Most O2 is therefore carried bound to haemoglobin.
Each gram of haemoglobin can combine with 1.34 mL of O2.
The actual amount of O2 bound to haemoglobin (O2 content) depends on the PO2, and the percentage O2 saturation = content/capacity × 100.
Each haemoglobin molecule binds up to four O2 molecules.
Binding is cooperative, so that the binding of each O2 molecule makes it easier for the next.
This steepens the O2 haemoglobin dissociation curve.
The curve flattens above ∼8 kPa PO2 as all binding sites become occupied.
Thus, for a normal arterial PO2 (∼13 kPa) and [Hb], the blood is ∼97% saturated and contains slightly less than 200 mL/L of O2.
Because the dissociation curve is flat in this region, any increase in PO2 (breathing O2-enriched air) will have little effect on content.
On the steep part of the curve, however (<8 kPa PO2), small changes in POwill have large effects on content.

Oxygen uptake and delivery.

The high PO2 in the lungs facilitates O2 binding to haemoglobin, whereas the low PO2 in the tissues encourages release.
The dissociation curve is shifted to the right (reduced affinity, facilitating O2 release) by a fall in pH, a rise in PCO2 (Bohr shift) and an increase in temperature, which occur in active tissues.
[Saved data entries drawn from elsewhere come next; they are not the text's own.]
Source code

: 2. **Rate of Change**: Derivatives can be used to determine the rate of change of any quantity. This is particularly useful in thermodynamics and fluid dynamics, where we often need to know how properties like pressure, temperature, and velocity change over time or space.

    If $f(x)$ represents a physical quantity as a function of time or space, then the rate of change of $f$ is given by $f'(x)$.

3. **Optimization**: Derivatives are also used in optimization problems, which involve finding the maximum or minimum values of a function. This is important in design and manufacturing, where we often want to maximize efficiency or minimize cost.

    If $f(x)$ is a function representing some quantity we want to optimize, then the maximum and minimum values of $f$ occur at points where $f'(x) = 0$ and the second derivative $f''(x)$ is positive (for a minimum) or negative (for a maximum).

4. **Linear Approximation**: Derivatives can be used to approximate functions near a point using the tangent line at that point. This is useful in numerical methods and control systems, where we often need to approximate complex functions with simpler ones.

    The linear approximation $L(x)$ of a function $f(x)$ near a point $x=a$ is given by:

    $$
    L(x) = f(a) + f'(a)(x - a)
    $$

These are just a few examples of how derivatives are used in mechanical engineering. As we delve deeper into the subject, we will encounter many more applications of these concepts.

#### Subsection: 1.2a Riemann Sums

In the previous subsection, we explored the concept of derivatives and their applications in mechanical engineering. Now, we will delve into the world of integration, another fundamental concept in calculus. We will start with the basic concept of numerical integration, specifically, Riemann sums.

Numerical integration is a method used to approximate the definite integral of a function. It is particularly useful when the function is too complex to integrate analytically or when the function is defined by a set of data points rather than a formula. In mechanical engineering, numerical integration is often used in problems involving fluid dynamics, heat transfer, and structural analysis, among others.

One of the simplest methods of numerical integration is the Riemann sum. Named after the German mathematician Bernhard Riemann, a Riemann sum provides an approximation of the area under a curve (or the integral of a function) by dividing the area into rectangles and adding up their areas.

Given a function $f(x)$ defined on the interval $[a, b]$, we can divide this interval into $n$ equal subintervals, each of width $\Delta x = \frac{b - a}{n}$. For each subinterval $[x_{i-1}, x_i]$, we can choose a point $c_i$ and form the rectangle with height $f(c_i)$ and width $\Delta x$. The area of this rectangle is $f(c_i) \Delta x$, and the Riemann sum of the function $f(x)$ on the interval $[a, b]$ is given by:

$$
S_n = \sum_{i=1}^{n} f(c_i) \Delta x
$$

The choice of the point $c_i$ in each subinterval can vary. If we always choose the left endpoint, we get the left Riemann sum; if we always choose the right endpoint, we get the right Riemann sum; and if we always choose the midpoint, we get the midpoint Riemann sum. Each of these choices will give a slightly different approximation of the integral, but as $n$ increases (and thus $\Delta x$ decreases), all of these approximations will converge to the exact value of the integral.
The metabolic by-product 2,3-diphosphoglycerate (2,3-DPG) also causes a right shift.
In the lungs, PCO2 falls, the pH consequently rises and the temperature is reduced; these all increase affinity and shift the curve to the left, facilitating O2 uptake.

Carbon monoxide.

Carbon monoxide (CO) binds 240 times more strongly than Oto haemoglobin and, by occupying O2-binding sites, reduces the O2 capacity.
However, unlike anaemia, CO also increases the affinity and shifts the dissociation curve to the left, making O2 release to the tissues more difficult. Thus, if 50% of haemoglobin is bound to CO, PO2 needs to fall much further than in anaemia to release the same amount of O2, causing symptoms of severe hypoxia (headache, convulsions, coma, death).